À partir du 31 juillet 2026, les étiquettes de vos crèmes, parfums, gels douche et autres cosmétiques vont changer. En cause : le règlement européen (UE) 2023/1545, qui étend fortement la liste des allergènes que les fabricants doivent mentionner noir sur blanc. L’objectif affiché est simple : mieux informer les personnes sensibles pour leur permettre d’éviter les substances qui déclenchent rougeurs, démangeaisons ou eczéma. Voici ce que cette évolution de l’étiquetage des allergènes cosmétiques change concrètement pour vous.
Plus de 80 substances désormais nommées
Jusqu’ici, la réglementation imposait de signaler une petite liste d’allergènes de parfum. Avec le nouveau texte, cette liste s’allonge pour dépasser 80 substances et extraits naturels. Concrètement, il ne suffira plus d’inscrire le mot « parfum » (ou « fragrance ») dans la composition : chaque allergène concerné devra apparaître sous son nom officiel, y compris lorsqu’il provient d’une huile essentielle naturelle comme la lavande, la rose ou le citron.
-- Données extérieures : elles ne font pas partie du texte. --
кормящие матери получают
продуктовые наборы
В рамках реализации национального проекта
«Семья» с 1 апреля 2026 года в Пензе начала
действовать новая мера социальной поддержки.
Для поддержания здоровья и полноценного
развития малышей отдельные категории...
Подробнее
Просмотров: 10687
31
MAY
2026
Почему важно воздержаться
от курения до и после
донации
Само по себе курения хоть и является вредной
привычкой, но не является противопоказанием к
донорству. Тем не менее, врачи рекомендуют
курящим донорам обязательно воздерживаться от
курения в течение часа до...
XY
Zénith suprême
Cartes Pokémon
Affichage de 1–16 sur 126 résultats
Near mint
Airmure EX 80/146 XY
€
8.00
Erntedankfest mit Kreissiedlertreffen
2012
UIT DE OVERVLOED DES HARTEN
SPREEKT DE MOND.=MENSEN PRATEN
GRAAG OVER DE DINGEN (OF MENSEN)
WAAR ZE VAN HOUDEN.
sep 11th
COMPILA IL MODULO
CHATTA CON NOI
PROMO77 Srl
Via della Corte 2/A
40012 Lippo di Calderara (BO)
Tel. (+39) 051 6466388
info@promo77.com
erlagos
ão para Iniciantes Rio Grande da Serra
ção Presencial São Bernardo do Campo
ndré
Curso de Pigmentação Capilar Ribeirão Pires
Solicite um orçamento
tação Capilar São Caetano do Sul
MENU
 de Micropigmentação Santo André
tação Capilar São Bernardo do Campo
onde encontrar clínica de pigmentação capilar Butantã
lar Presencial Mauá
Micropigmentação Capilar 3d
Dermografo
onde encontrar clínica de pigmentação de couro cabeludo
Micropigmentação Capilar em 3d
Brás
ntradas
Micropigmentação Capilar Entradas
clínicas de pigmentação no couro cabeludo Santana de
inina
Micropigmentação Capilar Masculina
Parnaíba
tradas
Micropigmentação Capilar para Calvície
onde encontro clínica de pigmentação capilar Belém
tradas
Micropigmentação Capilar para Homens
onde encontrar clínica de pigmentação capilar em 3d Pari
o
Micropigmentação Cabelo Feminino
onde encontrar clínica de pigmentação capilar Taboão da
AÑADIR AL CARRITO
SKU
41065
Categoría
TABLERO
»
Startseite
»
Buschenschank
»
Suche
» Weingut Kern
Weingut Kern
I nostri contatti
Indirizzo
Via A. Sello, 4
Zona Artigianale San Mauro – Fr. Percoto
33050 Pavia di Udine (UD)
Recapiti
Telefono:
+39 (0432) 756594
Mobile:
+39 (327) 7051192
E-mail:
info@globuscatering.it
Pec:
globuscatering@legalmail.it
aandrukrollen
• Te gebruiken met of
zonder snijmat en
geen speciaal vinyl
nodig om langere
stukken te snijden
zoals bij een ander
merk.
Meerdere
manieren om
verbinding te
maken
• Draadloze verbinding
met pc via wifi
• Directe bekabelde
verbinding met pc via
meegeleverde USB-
Le seuil de déclaration reste inchangé mais s’applique à bien plus de molécules : une substance doit être mentionnée dès qu’elle dépasse 0,001 % dans un produit sans rinçage (crème, parfum, maquillage) et 0,01 % dans un produit à rincer (shampooing, gel douche, savon).
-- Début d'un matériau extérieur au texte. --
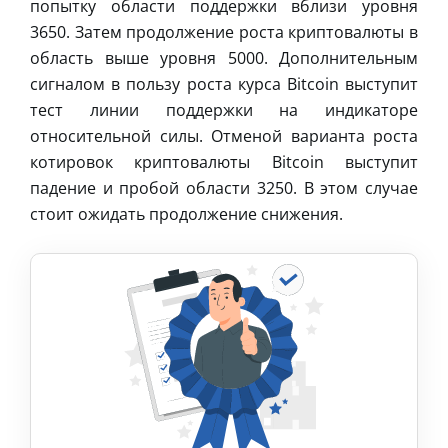
попытку области поддержки вблизи уровня
3650. Затем продолжение роста криптовалюты в
область выше уровня 5000. Дополнительным
сигналом в пользу роста курса Bitcoin выступит
тест линии поддержки на индикаторе
относительной силы. Отменой варианта роста
котировок криптовалюты Bitcoin выступит
падение и пробой области 3250. В этом случае
стоит ожидать продолжение снижения.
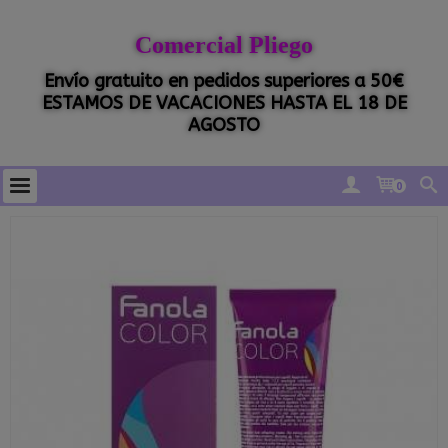
Comercial Pliego
Envío gratuito en pedidos superiores a 50€
ESTAMOS DE VACACIONES HASTA EL 18 DE
AGOSTO
0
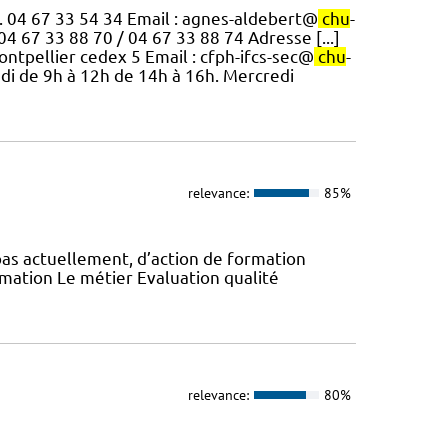
. 04 67 33 54 34 Email : agnes-aldebert@
chu
-
04 67 33 88 70 / 04 67 33 88 74 Adresse [...]
ntpellier cedex 5 Email : cfph-ifcs-sec@
chu
-
redi de 9h à 12h de 14h à 16h. Mercredi
relevance:
85%
as actuellement, d’action de formation
ormation Le métier Evaluation qualité
relevance:
80%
Un calendrier en deux temps
Le changement ne se fera pas du jour au lendemain dans les rayons. La réglementation prévoit une transition :
- Au 31 juillet 2026 : les fabricants et distributeurs ne peuvent plus mettre sur le marché européen de nouveaux produits dont l’étiquette n’est pas conforme.
- Jusqu’au 31 juillet 2028 : les produits déjà commercialisés avant l’échéance peuvent continuer à être écoulés.
Autrement dit, pendant environ deux ans, anciennes et nouvelles étiquettes cohabiteront sur les étagères. Il faudra donc regarder la date et le détail de la liste d’ingrédients (l’INCI) plutôt que se fier à une simple mention « nouvelle formule ».
Pourquoi c’est important pour le consommateur
Cette réforme arrive dans un contexte où les Français scrutent de plus en plus la composition de ce qu’ils achètent. Selon les données de la filière, huit Français sur dix déclarent désormais arbitrer leurs achats de cosmétiques sous la pression du pouvoir d’achat, tandis que les habitudes de consommation se tournent vers des preuves tangibles plutôt que des promesses marketing. Une étiquette plus détaillée devient un véritable outil de choix, en particulier pour les peaux réactives.
Le circuit de distribution en profitera sans doute : pharmacies et parapharmacies, qui réalisent déjà près de 45 % des ventes en valeur, misent largement sur le conseil et la transparence. Pour un rayon beauté ou un achat lié à la santé de la peau, une information plus lisible peut faire la différence.
Ce qu’il faut vérifier avant d’acheter
- Repérez la liste d’ingrédients (INCI) et cherchez les noms précis plutôt que le seul terme « parfum ».
- Si vous êtes sujet aux allergies, notez les substances qui vous posent problème et comparez d’un produit à l’autre.
- Un cosmétique « naturel » ou « bio » n’est pas exempt d’allergènes : les huiles essentielles en contiennent aussi.
- En cas de doute, demandez conseil en pharmacie ou parapharmacie.
Questions fréquentes
Les cosmétiques que j’ai déjà chez moi deviennent-ils interdits ?
Non. Un produit acheté avant l’échéance reste utilisable normalement. La réglementation encadre la mise sur le marché, pas les flacons déjà dans votre salle de bain.
Un produit « sans parfum » est-il concerné ?
Un produit réellement sans parfum contient en principe très peu de ces allergènes. Mais certaines molécules visées peuvent aussi jouer un rôle d’ingrédient : mieux vaut lire la composition complète plutôt que se fier à une seule mention.
Cette règle s’applique-t-elle partout en Europe ?
Oui. Le règlement (UE) 2023/1545 s’applique à l’ensemble du marché de l’Union européenne, ce qui harmonise l’information sur les étiquettes d’un pays à l’autre.